世界的な半導体不足と地政学的リスクの高まりを受け、日本では半導体産業の国内回帰が急速に進んでいる。政府は2020年代後半までに最先端チップの量産体制を確立する目標を掲げ、補助金や税制優遇措置を通じて企業の設備投資を後押ししている。
官民一体の取り組み
経済産業省は国内半導体メーカーや研究機関と連携し、次世代半導体の開発拠点を複数立ち上げた。特に2ナノメートル世代のロジック半導体の実用化を目指すプロジェクトでは、トヨタ自動車やソニーグループなど幅広い業種からの参画が決まっている。

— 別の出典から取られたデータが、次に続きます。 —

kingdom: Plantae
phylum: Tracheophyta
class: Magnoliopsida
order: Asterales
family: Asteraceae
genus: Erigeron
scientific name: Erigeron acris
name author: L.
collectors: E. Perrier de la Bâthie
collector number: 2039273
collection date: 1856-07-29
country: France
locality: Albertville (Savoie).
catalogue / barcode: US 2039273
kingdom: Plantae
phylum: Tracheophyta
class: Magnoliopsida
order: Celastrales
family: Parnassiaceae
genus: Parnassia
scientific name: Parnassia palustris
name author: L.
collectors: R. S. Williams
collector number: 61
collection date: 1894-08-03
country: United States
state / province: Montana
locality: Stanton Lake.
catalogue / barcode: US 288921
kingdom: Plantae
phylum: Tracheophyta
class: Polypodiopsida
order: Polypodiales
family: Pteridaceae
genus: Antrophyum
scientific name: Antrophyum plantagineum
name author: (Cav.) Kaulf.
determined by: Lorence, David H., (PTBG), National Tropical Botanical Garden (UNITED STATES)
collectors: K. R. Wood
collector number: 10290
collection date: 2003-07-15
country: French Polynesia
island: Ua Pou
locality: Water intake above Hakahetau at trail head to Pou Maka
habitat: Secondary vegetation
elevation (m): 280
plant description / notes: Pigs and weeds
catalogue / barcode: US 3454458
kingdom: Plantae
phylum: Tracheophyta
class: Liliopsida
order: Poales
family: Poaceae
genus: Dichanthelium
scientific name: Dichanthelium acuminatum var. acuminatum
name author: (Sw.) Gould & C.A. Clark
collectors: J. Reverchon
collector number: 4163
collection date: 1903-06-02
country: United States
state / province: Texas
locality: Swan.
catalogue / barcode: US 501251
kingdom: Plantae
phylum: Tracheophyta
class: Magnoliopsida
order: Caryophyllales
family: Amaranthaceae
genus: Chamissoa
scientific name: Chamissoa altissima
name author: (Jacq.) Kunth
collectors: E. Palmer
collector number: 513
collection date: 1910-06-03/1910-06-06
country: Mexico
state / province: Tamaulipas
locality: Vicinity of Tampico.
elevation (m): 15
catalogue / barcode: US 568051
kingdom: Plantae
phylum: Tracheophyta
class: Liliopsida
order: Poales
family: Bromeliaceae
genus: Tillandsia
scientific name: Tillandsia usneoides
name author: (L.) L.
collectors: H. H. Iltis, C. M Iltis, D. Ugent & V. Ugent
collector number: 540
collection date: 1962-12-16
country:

また、台湾積体電路製造(TSMC)の熊本工場稼働に続き、ラピダスによる北海道千歳市での先端半導体工場建設も始動。これにより、国内における設計・製造・検査の一貫体制が整いつつある。
課題と今後の展望
一方で、半導体産業の復活には多くの障壁が存在する。最大の問題は人材不足であり、電気・電子工学を専攻する学生の減少や、高度な技術を持つエンジニアの高齢化が深刻だ。政府は大学や高専と連携した教育プログラムの拡充を進めるが、即効性は期待できない。
さらに、製造装置や材料の多くを海外に依存している現状もリスク要因だ。経済安全保障の観点から、重要物資の国内調達率を高めるための政策が求められている。
半導体は自動車、家電、AIなどあらゆる産業の基盤である。日本の競争力回復は、単なる一産業の再生にとどまらず、国全体の技術主権を左右する課題と言える。